*LIST OF TASKS*.
(1) Using the stock option clause below, decide whether each statement agrees with it, answering yes or no and quoting the words that settle it: (a) The Company guarantees that an option designated as an Incentive Stock Option will qualify as one. (b) Without an express Incentive Stock Option designation in the Grant Notice, the option is meant to be a nonqualified stock option. (c) The annual limit on fair market value mentioned in the stock option clause is $100,000.
(2) In the stock option clause below, which section of the Code defines permanent and total disability?
(3) Write the next part of the stock option clause below, starting after its final sentence.

***** DOCUMENT EXCERPT *****

2.                                      Tax Status of Option.   The Option is intended to have the tax status designated in the Grant Notice.

 

(a)                                 Nonqualified Stock Option.  Unless the Grant Notice expressly designates this Option as Incentive Stock Option, the Option is intended to be a nonqualified stock option and shall not be treated as an Incentive Stock Option.

 

(b)                                 Incentive Stock Option.  If the Grant Notice so designates, the Option is intended to be an Incentive Stock Option, but the Company does not represent or warrant that the Option qualifies as such. Optionee should consult with Optionee’s own tax advisor regarding the tax effects of the Option and the requirements necessary to obtain favorable income tax treatment under Section 422 of the Code, including, but not limited to,

 

 

holding period requirements. If the Option is exercised more than three (3) months after the date on which Optionee ceases to be an employee of the Company or any Subsidiary (other than by reason of Optionee’s death or permanent and total disability as defined in Section 22(e)(3) of the Code), the Option will be treated as a nonqualified stock option and not as an Incentive Stock Option to the extent required by Section 422 of the Code.

 

If the Grant Notice designates this Option as an Incentive Stock Option, then to the extent that the Option (together with all Incentive Stock Options granted to Optionee under all stock option plans of the Company, including the Plan) becomes exercisable for the first time during any calendar year for shares having a fair market value greater than one hundred thousand dollars ($100,000), the portion of such options which exceeds such amount will be treated as nonqualified stock options as determined in accordance with Section 422 of the Code.

***** DATA BLOCK *****

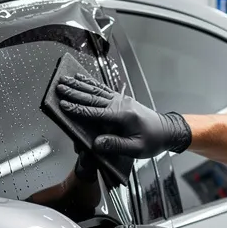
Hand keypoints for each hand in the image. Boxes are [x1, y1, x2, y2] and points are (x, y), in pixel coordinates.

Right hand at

*****

*OUTPUTS FOR THE TASKS*.
(1)
(a) No: "the Company does not represent or warrant that the Option qualifies as such."
(b) Yes: "Unless the Grant Notice expressly designates this Option as Incentive Stock Option, the Option is intended to be a nonqualified stock option and shall not be treated as an Incentive Stock Option."
(c) Yes: "for shares having a fair market value greater than one hundred thousand dollars ($100,000)"

(2) Section 22(e)(3) of the Code.

(3)
3.                                      Vesting. The Option shall vest and become exercisable in accordance with the vesting schedule set forth in the Grant Notice.  Any portion of the Option not exercised when vested shall accumulate and be exercisable at any time during the term of the Option prior to the applicable termination date set forth in paragraph 4 below.  No partial exercise of the Option may be for less than five percent (5%) of the total number of Shares then available under the Option.  In no event shall the Company be required to issue fractional Shares.  No portion of the Option that remains unvested on the date upon which Optionee’s continuous service with the Company or any Subsidiary terminates for any reason, including by reason of death or Disability (as such term is defined below), shall vest after the date of such termination, except as may be otherwise provided by the Board or as set forth in a written agreement between the Company and Optionee.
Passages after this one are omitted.